(Beginning of Selected passage)

What you raise also applies as well to those varietal-based associations as well… such as ZAP and RhoneRangers and TAPAS.
Tom
Steve, your suggestions are pertinence to all wine associations, particularly larger ones, and are spot on from your perspective. I have a slightly different perspective after working with 28 highly independent, passionate, and sometimes stubborn vineyard and winery members in the Spring Mountain District Association. It is that a successful association doesn’t always have to be entirely focused on promotion.
In the Napa Valley, the NVVA does a spectacular job in creating marketing opportunities for us all. For smaller sub-Napa Valley associations, rather than duplicate what the Vintners do so well, there are other things we can do for ourselves.
In our small association we have a Viticulture committee that gets together a couple times a year in a vineyard for a sharing of information. Truly candid, members share their failures and successes, what they have learned about the AVA, its climate, soils and grapes. The committee occasionally will organize a formal presentation on an important topic.
Member winemakers jointly get together to taste and candidly discuss wines from the previous harvest. It’s about what they learned and honest feedback on their wines. Is there a more important focus for an AVA than to improve their wines?
An AVA is more than vineyards and wineries, it’s a community. Once a year all our members and all our non-winemaking neighbors get together for a barbeque put on by the association. It’s not fancy, but it’s a way of keeping in touch. During the year emails and calls are broadcast by the association to the community regarding fire dangers, procedures in case of fire, the rare mountain lion spotting, and the even rarer burglary.
Twice a year association members spend part of a day walking the entire road from the top to the bottom, roadside to creek, picking up litter, followed, of course, by pizza and beer. There is a charitable focus too. Our association working together can do more in charitable fundraising, than our small wineries independently. It’s an effort we are proud to share.
These things all may sound nice, they make the association cohesive, but are they pertinent to selling wine? Look, if we can cooperate on all of the above, then when we sit down to talk about promoting the appellation, it is a lot easier for our passionately independent (and yes, sometimes stubborn) members to find common ground.
An example of cohesion is a unwritten policy that sprang up spontaneously in our tasting rooms. If a Spring Mountain District winery gets a big spender at their tasting room and the visitor asks for a suggestion of where else they might visit, a call is made to another tasting room in our association to find a member who can handle another visitor. The tasting rooms have agreed with one another, “Let’s keep ‘em on the mountain.”
Steve,
Perfect timing! Thanks for your download on AVA organizations.I’m on the board of the newly formed Calistoga Winegrowers and we are in start-up mode. I support your observations and we have discussed many of these ideas at our meetings.Tom hit the nail on the head that an AVA can be much more than a list of vineyards and wineries. Calistoga has it’s own personality and we’ll listen to the membership as to what they want their AVA to be. It will continue to evolve as time goes on. The AVA is only as good as the leadership and its active membership. Thanks to you both for your insights.

(End of Selected passage)
(Beginning of Information)

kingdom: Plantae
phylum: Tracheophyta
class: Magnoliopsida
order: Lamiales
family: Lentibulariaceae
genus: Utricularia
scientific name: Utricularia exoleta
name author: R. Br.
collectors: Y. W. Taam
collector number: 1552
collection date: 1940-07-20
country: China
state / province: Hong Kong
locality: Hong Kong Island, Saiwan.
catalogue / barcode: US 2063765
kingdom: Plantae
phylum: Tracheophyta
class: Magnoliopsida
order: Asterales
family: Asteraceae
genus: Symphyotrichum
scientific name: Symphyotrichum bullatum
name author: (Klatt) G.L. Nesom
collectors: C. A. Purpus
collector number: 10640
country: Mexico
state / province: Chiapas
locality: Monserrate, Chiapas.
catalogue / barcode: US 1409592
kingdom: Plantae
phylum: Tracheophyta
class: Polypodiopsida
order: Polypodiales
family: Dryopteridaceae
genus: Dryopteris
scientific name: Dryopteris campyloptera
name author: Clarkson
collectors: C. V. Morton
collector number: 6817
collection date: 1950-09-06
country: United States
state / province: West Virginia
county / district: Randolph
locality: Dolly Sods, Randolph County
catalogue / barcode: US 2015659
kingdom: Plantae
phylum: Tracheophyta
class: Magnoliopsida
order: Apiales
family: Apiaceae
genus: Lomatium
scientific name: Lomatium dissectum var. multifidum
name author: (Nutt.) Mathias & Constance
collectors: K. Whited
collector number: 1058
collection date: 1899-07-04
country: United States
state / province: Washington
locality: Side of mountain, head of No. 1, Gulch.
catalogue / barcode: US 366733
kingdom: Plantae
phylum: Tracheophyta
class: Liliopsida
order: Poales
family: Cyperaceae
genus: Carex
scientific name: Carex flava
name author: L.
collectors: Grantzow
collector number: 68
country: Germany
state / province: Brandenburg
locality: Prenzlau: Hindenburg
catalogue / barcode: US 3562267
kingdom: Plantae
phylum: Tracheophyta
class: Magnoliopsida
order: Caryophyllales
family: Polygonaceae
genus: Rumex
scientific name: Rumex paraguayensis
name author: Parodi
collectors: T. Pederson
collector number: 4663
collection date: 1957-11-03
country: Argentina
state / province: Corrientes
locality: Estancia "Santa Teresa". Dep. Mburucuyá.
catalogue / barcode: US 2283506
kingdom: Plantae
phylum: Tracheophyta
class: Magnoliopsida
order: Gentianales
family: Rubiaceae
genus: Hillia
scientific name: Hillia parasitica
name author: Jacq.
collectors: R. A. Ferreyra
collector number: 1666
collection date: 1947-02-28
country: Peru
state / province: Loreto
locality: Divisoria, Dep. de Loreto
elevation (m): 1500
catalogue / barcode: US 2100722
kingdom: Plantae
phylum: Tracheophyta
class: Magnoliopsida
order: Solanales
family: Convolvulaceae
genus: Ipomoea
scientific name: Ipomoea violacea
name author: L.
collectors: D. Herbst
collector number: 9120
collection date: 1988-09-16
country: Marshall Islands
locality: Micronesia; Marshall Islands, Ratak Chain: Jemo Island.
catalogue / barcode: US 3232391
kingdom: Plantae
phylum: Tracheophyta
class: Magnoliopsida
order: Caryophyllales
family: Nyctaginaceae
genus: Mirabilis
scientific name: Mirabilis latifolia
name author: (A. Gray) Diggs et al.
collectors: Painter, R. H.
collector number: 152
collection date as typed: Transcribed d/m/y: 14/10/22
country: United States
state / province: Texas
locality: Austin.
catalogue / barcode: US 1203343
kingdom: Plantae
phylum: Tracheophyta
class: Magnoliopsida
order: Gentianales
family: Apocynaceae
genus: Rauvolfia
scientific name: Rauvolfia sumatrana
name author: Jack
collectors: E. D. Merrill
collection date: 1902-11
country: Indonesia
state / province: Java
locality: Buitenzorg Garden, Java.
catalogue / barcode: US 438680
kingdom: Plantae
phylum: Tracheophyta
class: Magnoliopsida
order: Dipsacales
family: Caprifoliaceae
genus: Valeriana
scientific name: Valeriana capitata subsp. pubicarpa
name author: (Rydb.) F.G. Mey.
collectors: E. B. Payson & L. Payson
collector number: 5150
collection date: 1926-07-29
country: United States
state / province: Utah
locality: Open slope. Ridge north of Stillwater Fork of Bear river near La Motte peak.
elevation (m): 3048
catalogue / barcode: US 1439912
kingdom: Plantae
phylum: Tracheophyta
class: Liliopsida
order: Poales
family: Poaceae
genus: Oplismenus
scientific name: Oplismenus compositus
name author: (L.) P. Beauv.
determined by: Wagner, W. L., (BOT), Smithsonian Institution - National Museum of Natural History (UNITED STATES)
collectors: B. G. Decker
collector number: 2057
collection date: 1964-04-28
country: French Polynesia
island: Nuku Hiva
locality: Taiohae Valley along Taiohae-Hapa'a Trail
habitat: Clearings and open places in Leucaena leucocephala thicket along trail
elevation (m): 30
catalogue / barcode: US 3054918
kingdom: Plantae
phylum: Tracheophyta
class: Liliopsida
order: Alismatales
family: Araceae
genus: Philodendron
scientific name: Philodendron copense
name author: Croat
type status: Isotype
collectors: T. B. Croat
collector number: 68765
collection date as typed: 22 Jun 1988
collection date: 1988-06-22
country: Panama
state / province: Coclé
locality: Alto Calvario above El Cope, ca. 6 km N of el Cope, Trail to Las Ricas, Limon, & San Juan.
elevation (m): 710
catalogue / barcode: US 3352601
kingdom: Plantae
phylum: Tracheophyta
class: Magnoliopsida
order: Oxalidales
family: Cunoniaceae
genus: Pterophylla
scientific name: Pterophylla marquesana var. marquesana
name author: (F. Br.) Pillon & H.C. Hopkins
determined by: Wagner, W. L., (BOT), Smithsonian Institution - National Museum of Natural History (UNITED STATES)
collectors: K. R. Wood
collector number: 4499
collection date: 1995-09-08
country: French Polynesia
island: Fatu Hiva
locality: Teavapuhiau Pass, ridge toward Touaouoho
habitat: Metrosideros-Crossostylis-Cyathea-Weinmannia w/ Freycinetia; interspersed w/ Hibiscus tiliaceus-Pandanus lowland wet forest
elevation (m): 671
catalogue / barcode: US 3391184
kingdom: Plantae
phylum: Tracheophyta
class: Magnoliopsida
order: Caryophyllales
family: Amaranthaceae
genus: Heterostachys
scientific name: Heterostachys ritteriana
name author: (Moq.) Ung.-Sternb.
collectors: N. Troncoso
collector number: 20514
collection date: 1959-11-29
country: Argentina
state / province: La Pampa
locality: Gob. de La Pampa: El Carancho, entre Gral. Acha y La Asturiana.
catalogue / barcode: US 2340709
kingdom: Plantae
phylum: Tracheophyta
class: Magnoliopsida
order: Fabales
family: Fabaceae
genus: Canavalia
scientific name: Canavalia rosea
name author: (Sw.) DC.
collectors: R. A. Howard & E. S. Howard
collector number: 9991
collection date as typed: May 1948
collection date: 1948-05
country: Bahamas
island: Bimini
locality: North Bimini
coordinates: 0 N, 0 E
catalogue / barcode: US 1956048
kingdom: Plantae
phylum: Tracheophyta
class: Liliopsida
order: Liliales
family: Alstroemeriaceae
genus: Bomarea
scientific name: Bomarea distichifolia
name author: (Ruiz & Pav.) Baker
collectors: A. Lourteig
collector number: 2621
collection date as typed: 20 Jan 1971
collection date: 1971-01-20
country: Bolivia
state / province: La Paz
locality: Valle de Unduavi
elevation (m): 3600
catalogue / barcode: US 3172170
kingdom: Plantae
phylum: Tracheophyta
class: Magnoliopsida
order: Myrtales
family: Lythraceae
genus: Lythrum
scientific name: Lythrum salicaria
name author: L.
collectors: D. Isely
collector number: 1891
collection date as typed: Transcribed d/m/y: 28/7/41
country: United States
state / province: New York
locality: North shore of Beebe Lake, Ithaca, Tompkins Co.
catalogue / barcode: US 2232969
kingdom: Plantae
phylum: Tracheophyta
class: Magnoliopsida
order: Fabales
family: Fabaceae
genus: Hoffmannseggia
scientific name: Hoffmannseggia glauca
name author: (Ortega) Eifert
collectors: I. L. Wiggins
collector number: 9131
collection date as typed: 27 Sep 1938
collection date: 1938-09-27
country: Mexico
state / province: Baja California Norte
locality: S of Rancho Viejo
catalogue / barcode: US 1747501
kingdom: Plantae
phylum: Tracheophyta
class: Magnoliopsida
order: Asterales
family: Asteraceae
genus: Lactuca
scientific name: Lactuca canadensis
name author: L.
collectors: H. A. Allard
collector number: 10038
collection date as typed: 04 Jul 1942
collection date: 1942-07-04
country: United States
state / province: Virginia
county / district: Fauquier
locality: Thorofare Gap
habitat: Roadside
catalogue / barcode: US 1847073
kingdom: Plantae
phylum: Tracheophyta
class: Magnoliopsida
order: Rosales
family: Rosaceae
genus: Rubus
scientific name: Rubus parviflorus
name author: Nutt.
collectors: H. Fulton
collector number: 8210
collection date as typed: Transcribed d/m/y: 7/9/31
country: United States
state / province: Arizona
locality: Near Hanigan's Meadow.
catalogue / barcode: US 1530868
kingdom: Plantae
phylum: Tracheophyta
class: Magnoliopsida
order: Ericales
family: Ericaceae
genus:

(End of Information)

**Task requirements:**
1 – In the wine association comments, condense the paragraph beginning "In our small association we have a Viticulture committee" into a short bulleted list that keeps its main facts.
2 – Quote the wine association comments word for word, starting at "What you raise" and ending at "focused on promotion.".
This material comes from a separate source.

**Exercise responses:**
1 –
- The association has a Viticulture committee that meets a couple of times a year in a vineyard to share information.
- Members candidly share their failures and successes and what they have learned about the AVA, its climate, soils and grapes.
- The committee occasionally organizes a formal presentation on an important topic.

2 –
What you raise also applies as well to those varietal-based associations as well… such as ZAP and RhoneRangers and TAPAS.
Tom
Steve, your suggestions are pertinence to all wine associations, particularly larger ones, and are spot on from your perspective. I have a slightly different perspective after working with 28 highly independent, passionate, and sometimes stubborn vineyard and winery members in the Spring Mountain District Association. It is that a successful association doesn’t always have to be entirely focused on promotion.